*INSTRUCTION*: Using the listing below, copy every line that mentions "hatch".

━━━ EXERCISE MATERIAL ━━━

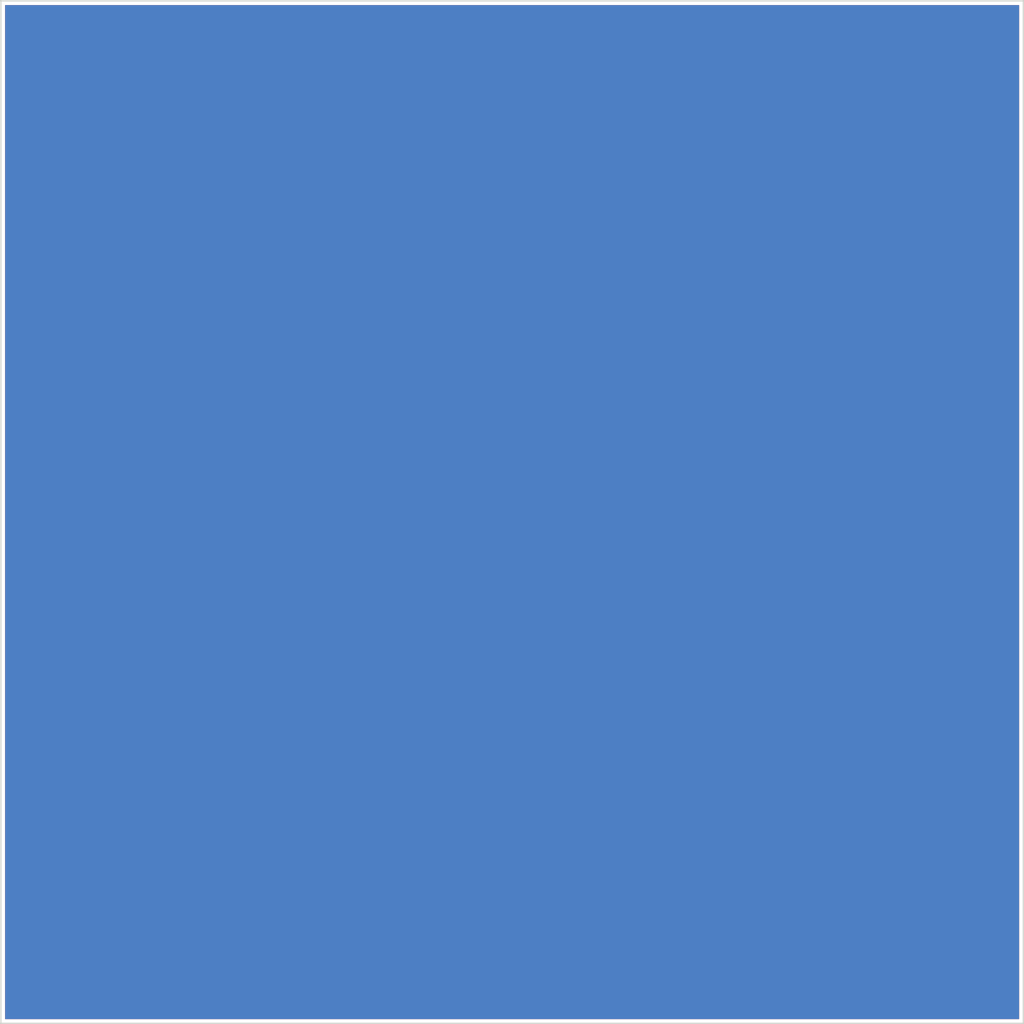
<source format=kicad_pcb>
(kicad_pcb (version 4) (host pcbnew 4.0.7)

  (general
    (links 0)
    (no_connects 0)
    (area -0.075001 -0.075001 100.075001 100.075001)
    (thickness 1.6)
    (drawings 4)
    (tracks 0)
    (zones 0)
    (modules 0)
    (nets 1)
  )

  (page A4)
  (layers
    (0 F.Cu signal)
    (31 B.Cu signal)
    (32 B.Adhes user)
    (33 F.Adhes user)
    (34 B.Paste user)
    (35 F.Paste user)
    (36 B.SilkS user)
    (37 F.SilkS user)
    (38 B.Mask user)
    (39 F.Mask user)
    (40 Dwgs.User user)
    (41 Cmts.User user)
    (42 Eco1.User user)
    (43 Eco2.User user)
    (44 Edge.Cuts user)
    (45 Margin user)
    (46 B.CrtYd user)
    (47 F.CrtYd user)
    (48 B.Fab user)
    (49 F.Fab user)
  )

  (setup
    (last_trace_width 0.25)
    (user_trace_width 0.5)
    (user_trace_width 1)
    (trace_clearance 0.2)
    (zone_clearance 0.35)
    (zone_45_only no)
    (trace_min 0.2)
    (segment_width 0.2)
    (edge_width 0.15)
    (via_size 0.6)
    (via_drill 0.4)
    (via_min_size 0.4)
    (via_min_drill 0.3)
    (user_via 1.2 0.8)
    (uvia_size 0.3)
    (uvia_drill 0.1)
    (uvias_allowed no)
    (uvia_min_size 0.2)
    (uvia_min_drill 0.1)
    (pcb_text_width 0.3)
    (pcb_text_size 1.5 1.5)
    (mod_edge_width 0.15)
    (mod_text_size 1 1)
    (mod_text_width 0.15)
    (pad_size 1.524 1.524)
    (pad_drill 0.762)
    (pad_to_mask_clearance 0.2)
    (aux_axis_origin 0 0)
    (visible_elements 7FFFFFFF)
    (pcbplotparams
      (layerselection 0x010f0_80000001)
      (usegerberextensions false)
      (excludeedgelayer true)
      (linewidth 0.100000)
      (plotframeref false)
      (viasonmask false)
      (mode 1)
      (useauxorigin false)
      (hpglpennumber 1)
      (hpglpenspeed 20)
      (hpglpendiameter 15)
      (hpglpenoverlay 2)
      (psnegative false)
      (psa4output false)
      (plotreference true)
      (plotvalue true)
      (plotinvisibletext false)
      (padsonsilk false)
      (subtractmaskfromsilk false)
      (outputformat 1)
      (mirror false)
      (drillshape 0)
      (scaleselection 1)
      (outputdirectory ""))
  )

  (net 0 "")

  (net_class Default "これは標準のネット クラスです。"
    (clearance 0.2)
    (trace_width 0.25)
    (via_dia 0.6)
    (via_drill 0.4)
    (uvia_dia 0.3)
    (uvia_drill 0.1)
  )

  (gr_line (start 100 0) (end 0 0) (angle 90) (layer Edge.Cuts) (width 0.15))
  (gr_line (start 100 100) (end 100 0) (angle 90) (layer Edge.Cuts) (width 0.15))
  (gr_line (start 0 100) (end 100 100) (angle 90) (layer Edge.Cuts) (width 0.15))
  (gr_line (start 0 0) (end 0 100) (angle 90) (layer Edge.Cuts) (width 0.15))

  (zone (net 0) (net_name "") (layer F.Cu) (tstamp 5B42B39B) (hatch edge 0.508)
    (connect_pads yes (clearance 0.35))
    (min_thickness 0.026)
    (fill yes (arc_segments 16) (thermal_gap 0.508) (thermal_bridge_width 0.508))
    (polygon
      (pts
        (xy 100 100) (xy 0 100) (xy 0 0) (xy 100 0)
      )
    )
    (filled_polygon
      (pts
        (xy 99.562 99.562) (xy 0.438 99.562) (xy 0.438 0.438) (xy 99.562 0.438)
      )
    )
  )
  (zone (net 0) (net_name "") (layer B.Cu) (tstamp 5B42B3AE) (hatch edge 0.508)
    (connect_pads yes (clearance 0.35))
    (min_thickness 0.026)
    (fill yes (arc_segments 16) (thermal_gap 0.508) (thermal_bridge_width 0.508))
    (polygon
      (pts
        (xy 100 100) (xy 0 100) (xy 0 0) (xy 100 0)
      )
    )
    (filled_polygon
      (pts
        (xy 99.562 99.562) (xy 0.438 99.562) (xy 0.438 0.438) (xy 99.562 0.438)
      )
    )
  )
)

</source>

━━━

*ANSWER FOR THE TASK*:
  (zone (net 0) (net_name "") (layer F.Cu) (tstamp 5B42B39B) (hatch edge 0.508)
  (zone (net 0) (net_name "") (layer B.Cu) (tstamp 5B42B3AE) (hatch edge 0.508)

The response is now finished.